Exercise material START

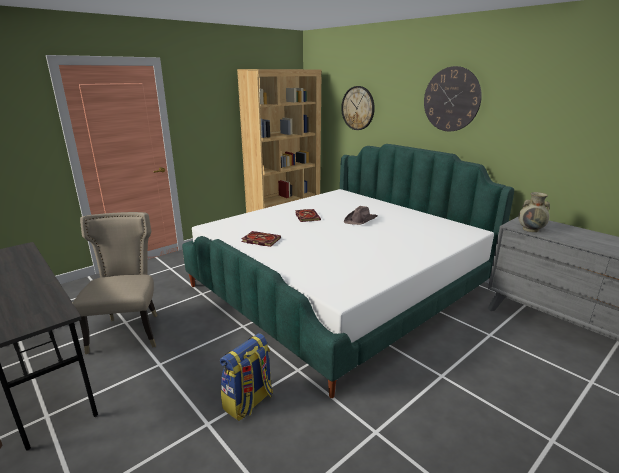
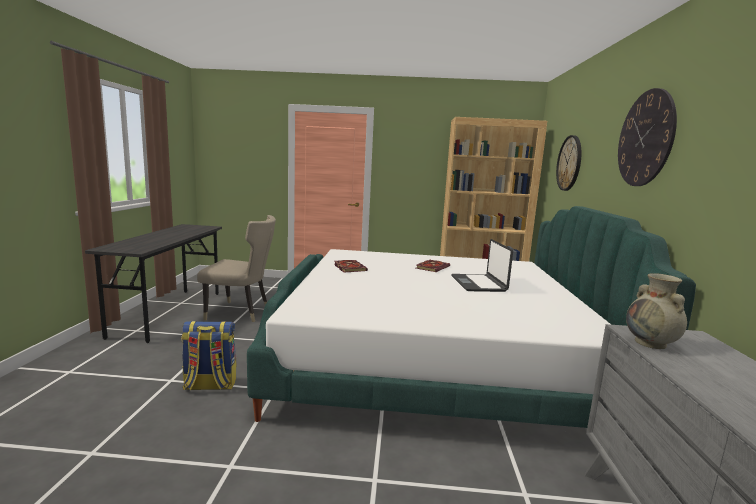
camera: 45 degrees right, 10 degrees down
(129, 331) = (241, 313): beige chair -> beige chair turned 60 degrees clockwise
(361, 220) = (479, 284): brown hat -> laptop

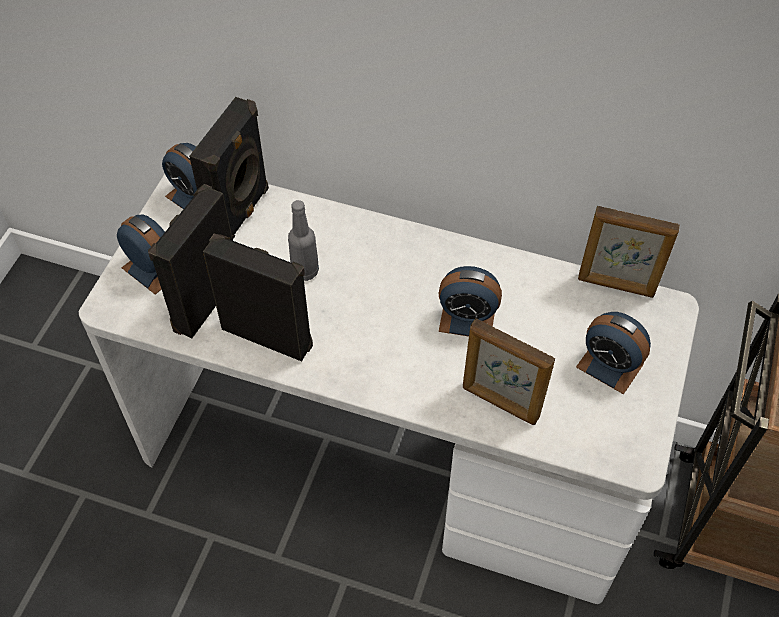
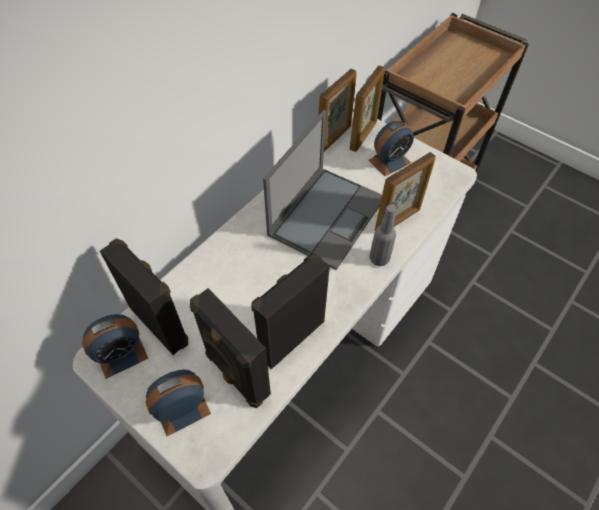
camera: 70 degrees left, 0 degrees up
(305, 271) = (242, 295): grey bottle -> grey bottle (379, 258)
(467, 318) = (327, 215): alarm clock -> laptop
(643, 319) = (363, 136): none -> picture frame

Exercise material END

Assigned task:
Your reply should contain only the number of lines in the entries above with the word "camera".

Solution for this problem:
2